How to complete this task:
The output should be all lines of the entries below in which the word "about" occurs.

Working data:
========================================================================

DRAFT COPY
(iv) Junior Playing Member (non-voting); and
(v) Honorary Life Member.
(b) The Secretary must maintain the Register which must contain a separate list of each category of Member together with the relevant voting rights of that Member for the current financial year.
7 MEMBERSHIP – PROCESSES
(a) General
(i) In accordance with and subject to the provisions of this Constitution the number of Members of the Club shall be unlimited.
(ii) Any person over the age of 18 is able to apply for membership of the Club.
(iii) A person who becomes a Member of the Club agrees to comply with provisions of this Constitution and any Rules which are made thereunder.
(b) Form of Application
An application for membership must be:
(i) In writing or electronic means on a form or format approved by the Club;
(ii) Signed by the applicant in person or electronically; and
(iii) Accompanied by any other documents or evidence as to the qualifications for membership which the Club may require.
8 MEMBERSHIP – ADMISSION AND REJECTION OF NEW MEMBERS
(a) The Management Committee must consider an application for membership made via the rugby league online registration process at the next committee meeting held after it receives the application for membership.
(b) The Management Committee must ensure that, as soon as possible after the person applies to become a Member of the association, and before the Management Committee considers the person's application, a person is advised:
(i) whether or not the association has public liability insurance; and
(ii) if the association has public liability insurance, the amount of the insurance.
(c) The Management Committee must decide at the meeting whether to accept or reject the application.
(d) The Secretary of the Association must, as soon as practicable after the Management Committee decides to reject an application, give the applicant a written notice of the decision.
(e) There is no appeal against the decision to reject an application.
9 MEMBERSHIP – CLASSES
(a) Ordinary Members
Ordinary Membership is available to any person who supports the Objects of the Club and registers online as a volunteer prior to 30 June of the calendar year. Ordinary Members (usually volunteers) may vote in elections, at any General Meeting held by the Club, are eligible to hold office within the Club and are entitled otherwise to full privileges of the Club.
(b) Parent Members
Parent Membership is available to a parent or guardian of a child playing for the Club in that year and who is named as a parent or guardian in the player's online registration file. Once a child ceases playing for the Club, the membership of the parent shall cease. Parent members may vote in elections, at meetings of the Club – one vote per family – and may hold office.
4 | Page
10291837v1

========================================================================

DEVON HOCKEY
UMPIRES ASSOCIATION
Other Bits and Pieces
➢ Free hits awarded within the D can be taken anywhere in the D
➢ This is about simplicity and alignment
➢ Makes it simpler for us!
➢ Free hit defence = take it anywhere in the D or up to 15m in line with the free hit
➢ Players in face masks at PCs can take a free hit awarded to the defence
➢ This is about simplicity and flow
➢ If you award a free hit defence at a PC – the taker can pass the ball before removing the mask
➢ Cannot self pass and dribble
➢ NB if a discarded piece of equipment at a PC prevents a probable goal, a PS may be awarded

========================================================================

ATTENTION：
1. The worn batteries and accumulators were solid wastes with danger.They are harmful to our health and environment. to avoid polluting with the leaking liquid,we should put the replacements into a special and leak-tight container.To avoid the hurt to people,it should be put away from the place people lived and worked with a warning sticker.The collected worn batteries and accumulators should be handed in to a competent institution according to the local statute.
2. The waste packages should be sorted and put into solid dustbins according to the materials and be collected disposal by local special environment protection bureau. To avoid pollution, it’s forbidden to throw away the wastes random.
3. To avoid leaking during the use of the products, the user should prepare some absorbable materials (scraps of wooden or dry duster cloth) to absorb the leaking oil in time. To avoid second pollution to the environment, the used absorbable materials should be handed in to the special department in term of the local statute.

========================================================================

Written solution:
➢ This is about simplicity and alignment
➢ This is about simplicity and flow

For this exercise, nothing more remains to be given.